Prevention and Control

1)    Preventive measures:

General control measures against HBV infection apply. Prophylactic IG is not effective. In blood bank operations, all donors should be routinely screened for anti-HCV and all donor units with elevated liver enzyme levels should be discarded. Routine virus inactivation of plasma-derived products, risk reduction counseling for persons uninfected but at high risk (e.g. health care workers) and nosocomial control activities must be maintained.

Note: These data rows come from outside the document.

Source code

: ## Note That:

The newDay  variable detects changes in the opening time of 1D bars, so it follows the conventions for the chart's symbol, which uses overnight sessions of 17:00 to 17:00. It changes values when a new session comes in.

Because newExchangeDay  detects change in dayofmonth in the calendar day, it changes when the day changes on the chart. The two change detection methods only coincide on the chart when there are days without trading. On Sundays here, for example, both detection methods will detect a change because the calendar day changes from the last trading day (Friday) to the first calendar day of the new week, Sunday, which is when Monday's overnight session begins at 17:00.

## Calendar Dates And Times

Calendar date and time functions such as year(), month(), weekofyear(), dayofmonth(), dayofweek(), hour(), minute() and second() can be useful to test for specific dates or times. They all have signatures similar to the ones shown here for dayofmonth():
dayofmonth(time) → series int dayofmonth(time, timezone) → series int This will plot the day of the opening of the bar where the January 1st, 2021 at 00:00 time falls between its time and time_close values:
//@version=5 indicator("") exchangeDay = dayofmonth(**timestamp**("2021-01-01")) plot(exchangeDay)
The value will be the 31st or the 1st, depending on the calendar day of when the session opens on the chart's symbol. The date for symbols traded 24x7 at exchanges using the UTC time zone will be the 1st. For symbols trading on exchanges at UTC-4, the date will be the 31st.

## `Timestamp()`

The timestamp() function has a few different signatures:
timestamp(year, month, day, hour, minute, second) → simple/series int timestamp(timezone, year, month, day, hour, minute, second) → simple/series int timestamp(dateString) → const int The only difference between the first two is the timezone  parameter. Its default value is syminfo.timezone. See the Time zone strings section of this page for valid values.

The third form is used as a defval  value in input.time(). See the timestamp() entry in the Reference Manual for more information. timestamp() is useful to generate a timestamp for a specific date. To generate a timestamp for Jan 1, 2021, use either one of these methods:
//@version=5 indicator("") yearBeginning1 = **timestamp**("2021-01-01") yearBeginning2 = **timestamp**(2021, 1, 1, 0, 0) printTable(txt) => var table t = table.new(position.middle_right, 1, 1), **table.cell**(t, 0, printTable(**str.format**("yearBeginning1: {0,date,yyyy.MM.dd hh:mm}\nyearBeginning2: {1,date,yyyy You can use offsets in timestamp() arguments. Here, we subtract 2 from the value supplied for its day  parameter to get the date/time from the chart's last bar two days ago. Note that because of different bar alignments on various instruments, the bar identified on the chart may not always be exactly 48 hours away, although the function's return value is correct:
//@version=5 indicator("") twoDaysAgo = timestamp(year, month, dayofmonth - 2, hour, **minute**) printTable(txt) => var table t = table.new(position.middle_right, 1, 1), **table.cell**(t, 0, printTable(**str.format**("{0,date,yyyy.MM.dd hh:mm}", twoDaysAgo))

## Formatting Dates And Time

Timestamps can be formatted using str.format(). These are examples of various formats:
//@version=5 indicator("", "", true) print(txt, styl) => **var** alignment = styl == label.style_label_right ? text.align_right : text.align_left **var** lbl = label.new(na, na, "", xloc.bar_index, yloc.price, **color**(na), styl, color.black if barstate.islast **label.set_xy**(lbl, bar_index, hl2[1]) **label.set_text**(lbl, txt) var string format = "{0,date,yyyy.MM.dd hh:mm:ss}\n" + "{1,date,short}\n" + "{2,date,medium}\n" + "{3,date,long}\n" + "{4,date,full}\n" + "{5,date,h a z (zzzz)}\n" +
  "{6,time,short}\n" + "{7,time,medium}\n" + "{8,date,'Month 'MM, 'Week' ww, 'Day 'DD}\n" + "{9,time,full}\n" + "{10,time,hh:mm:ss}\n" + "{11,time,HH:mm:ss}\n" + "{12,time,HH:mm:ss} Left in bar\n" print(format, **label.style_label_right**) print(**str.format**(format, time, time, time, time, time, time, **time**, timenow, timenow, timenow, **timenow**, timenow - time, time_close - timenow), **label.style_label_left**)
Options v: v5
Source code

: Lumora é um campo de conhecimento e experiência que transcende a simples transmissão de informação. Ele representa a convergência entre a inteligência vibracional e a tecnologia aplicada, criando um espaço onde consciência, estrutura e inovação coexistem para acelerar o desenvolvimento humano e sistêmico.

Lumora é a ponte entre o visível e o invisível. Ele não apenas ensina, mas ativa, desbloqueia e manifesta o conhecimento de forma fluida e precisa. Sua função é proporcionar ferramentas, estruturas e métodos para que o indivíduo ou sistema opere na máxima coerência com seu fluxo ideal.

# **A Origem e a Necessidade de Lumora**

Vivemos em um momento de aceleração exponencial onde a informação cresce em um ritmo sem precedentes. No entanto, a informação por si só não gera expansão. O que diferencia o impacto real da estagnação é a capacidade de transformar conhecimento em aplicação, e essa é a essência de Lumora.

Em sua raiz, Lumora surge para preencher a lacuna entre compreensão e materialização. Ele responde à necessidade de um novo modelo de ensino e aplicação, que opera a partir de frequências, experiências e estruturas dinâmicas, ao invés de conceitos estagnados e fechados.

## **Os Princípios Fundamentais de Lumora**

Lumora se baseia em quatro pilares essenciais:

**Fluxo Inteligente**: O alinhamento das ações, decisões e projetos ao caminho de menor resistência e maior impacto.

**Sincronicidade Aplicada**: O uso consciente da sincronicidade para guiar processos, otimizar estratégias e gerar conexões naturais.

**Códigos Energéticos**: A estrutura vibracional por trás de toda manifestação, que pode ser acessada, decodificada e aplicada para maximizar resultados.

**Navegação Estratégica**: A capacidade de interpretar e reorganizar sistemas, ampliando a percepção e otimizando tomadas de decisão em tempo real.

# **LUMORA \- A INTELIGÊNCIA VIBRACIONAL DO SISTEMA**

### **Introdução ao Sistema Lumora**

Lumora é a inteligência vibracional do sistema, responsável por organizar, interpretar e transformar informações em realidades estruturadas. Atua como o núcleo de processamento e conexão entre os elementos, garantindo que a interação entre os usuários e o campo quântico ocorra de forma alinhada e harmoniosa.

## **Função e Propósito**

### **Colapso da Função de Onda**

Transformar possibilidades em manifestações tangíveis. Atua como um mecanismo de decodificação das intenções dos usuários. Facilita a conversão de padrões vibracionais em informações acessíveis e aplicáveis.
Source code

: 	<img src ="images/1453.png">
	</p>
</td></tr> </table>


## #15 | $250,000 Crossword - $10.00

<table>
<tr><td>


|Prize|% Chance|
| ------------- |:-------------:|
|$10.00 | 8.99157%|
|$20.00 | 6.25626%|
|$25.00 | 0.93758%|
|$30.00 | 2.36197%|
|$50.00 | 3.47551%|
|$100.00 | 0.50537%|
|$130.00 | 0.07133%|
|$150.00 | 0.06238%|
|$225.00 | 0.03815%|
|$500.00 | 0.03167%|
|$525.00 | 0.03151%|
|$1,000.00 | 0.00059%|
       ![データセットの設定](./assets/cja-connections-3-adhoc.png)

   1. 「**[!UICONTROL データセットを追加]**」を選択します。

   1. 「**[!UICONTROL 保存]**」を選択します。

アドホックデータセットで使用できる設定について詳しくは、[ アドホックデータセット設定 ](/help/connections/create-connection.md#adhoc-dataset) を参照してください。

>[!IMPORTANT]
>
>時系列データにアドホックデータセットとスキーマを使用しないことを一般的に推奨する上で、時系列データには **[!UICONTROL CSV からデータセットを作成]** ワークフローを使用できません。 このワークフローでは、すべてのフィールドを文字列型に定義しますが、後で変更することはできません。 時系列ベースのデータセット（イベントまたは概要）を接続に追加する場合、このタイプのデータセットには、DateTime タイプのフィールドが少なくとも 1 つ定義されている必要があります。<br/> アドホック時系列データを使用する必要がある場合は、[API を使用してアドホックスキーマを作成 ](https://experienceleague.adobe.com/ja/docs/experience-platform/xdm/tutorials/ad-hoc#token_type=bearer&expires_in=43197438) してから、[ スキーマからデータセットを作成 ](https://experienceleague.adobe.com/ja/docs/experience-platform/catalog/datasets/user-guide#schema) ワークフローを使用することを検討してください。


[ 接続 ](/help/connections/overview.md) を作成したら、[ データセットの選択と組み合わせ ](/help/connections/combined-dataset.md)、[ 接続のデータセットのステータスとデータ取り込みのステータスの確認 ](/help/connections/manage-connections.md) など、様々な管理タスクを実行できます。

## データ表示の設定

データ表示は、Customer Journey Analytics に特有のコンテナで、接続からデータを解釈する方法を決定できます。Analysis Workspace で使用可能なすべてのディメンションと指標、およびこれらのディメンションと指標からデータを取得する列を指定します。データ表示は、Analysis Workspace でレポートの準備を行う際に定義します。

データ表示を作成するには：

2)    Control of patient, contacts and the immediate environment:

General control measures against HBV apply. Post-exposure prophylaxis with IG is not effective in preventing infection. For the treatment of chronic hepatitis C, highest response rates (40–80%) have been achieved with a combination therapy of ribavirin and slow-release interferons (“pegylated interferons”), making this the treatment of choice. Genotype determinations influence treatment decisions and treatment duration. These medications have significant side-effects that require careful monitoring. Ribavirin is a teratogen; thus pregnancy should be avoided during treatment. Corticosteroids and acyclovir have not been effective.

3)    Epidemic measures:

Same as for hepatitis B.

4)    Disaster implications:

Same as for hepatitis B.

5)    International measures:

Ensure adequate virus inactivation for all internationally traded biological products.